There are many risk factors that may increase a woman’s likelihood of developing a urethral prolapse, such as:
Pregnancy and childbirth - The most common reasons for the weakening of the pelvic muscles are pregnancy and childbirth. The strain of holding the heavy womb combined with the strain of labor and the passing of the baby may damage the pelvic floor.
Age - Age also plays a role in this process, as the muscles also naturally weaken as a woman ages.
Congenital defects - There are some rare cases in which young women who have never had any children suffer from this weakening of the pelvic muscles, as well as some cases wherein a urethral prolapse may already be present even at birth. Both cases are caused by congenital defects in the pelvic floor.

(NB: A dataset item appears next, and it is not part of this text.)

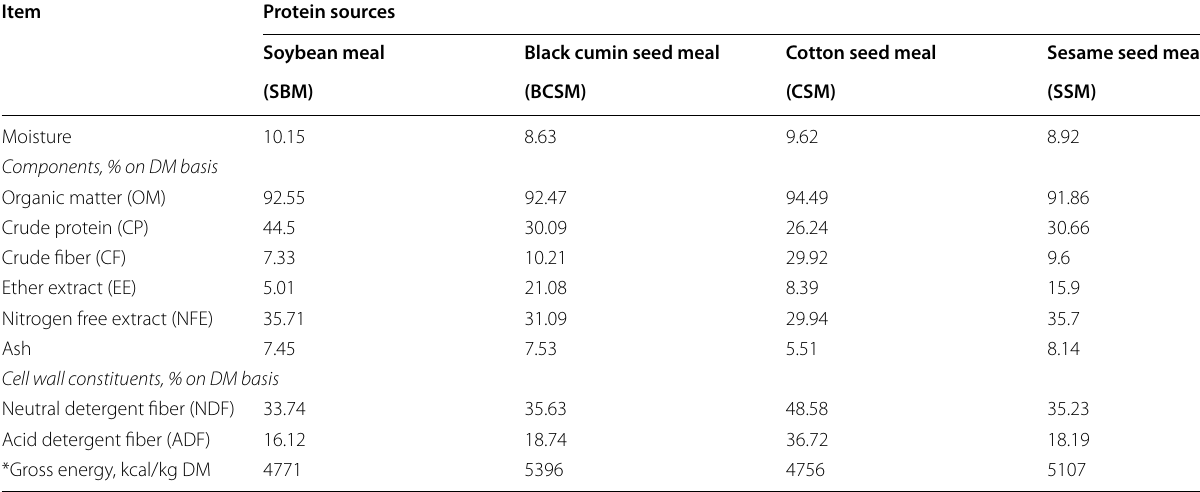
*Gross energy (kcal/kg DM) was calculated according to Blaxter (1968), where each g of C p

Repetitive activities causing pressure to the pelvic floor, such as lifting heavy objects frequently
Health conditions that cause repetitive strain on the pelvic muscles, such as chronic cough or chronic constipation
Hysterectomy (surgery to remove the uterus)
Although asymptomatic cases are possible, most women with urethrocele will suffer from the following symptoms:
Incontinence – This refers to the inability to hold urine in, causing the patients to leak urine especially when they laugh, jump, sneeze, lift objects, or cough.

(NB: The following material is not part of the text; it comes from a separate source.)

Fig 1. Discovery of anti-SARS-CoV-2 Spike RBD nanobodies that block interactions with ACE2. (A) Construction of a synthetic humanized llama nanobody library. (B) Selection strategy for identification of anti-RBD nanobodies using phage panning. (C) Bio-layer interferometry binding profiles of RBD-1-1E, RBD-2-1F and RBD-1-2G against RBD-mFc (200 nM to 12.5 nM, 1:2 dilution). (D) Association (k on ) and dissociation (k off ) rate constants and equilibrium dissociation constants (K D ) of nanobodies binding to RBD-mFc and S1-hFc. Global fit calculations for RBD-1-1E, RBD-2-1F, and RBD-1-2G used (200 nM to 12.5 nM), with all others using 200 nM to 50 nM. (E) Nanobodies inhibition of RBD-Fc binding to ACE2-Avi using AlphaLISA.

Cystitis – A woman with urethrocele faces a higher risk of getting a bladder infection, resulting in difficulty in emptying the bladder completely.

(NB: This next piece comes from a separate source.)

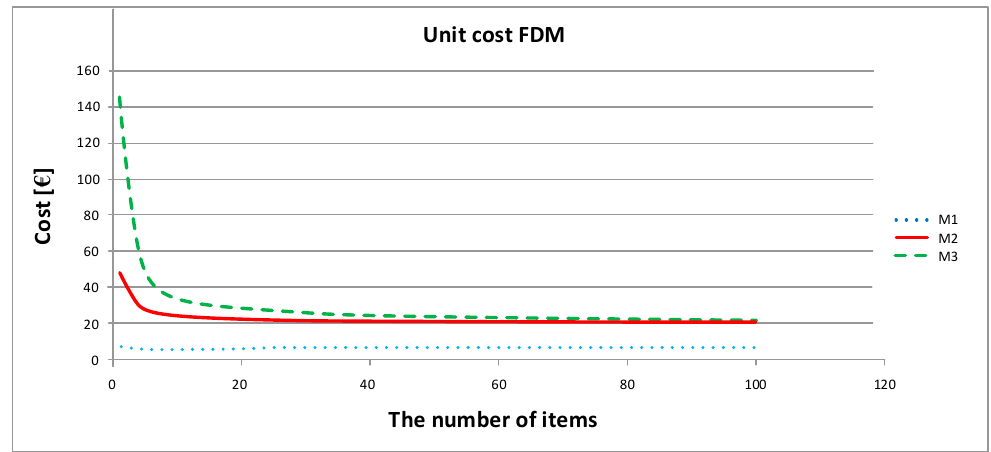
Figure 12. Dependence of the costs of bracket production on the number of prototypes for PJM technology.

Dyspareunia – This refers to feeling some pain during sexual intercourse.
Increased frequency of urinating
Frequent and recurrent urinary tract infections
Heavy feeling or pressure in the lower abdominal area
It is also common for women to have urethrocele and a cystocele, or a prolapse of the bladder at the same time, in which case her condition becomes identified as a cystourethrocele.
Also, like other prolapse conditions affecting the female organ, urethrocele can occur on different grade levels depending on how much pressure there is on the vagina.
- 1st degree – The urethra presses against the upper vagina
- 2nd degree – The urethra presses up to the introitus
- 3rd degree – The urethra protrudes from the vaginal opening
A woman showing signs of urethrocele will be diagnosed using a physical exam and with the help of some tests, such as a urinalysis and a urinary stress test. X-ray scans, as well as urine culture, may also be done to check for infection.
Who to See And Types of Treatment Available
Women suffering from urethrocele or experiencing incontinence may consult her general physician or obstetrician-gynecologist. Both are capable of making recommendations based on the state of the patient’s health.
In symptomatic cases, treatment primarily involves:
Kegel exercises – Doing Kegel exercises is an effective way to strengthen the pelvic floor muscles, and this can help improve the patient’s condition and reduce symptoms. To do Kegel exercises, simply contract and release the pelvic muscles repeatedly. These are the same muscles that control the flow of urine.
Surgery – In some severe cases, urethrocele may be treated with surgery, in which the supporting structure surrounding the urethra is repaired.
Lentz GM. Anatomic defects of the abdominal wall and pelvic floor: abdominal and inguinal hernias, cystocele, urethrocele, enterocele, rectocele, uterine and vaginal prolapse, and rectal incontinence: diagnosis and management. In: Lentz GM, Lobo RA, Gershenson DM, Katz VL, eds. Comprehensive Gynecology. 6th ed. Philadelphia, Pa: Mosby Elsevier; 2012:chap 20.
Winters JC, Togamai JM, Chermansky CJ. Vaginal and Abdominal Reconstructive Surgery for Pelvic Organ Prolapse. In: Wein AJ, ed. Campbell-Walsh Urology. 10th ed. Philadelphia, Pa: Saunders Elsevier; 2011:chap 72.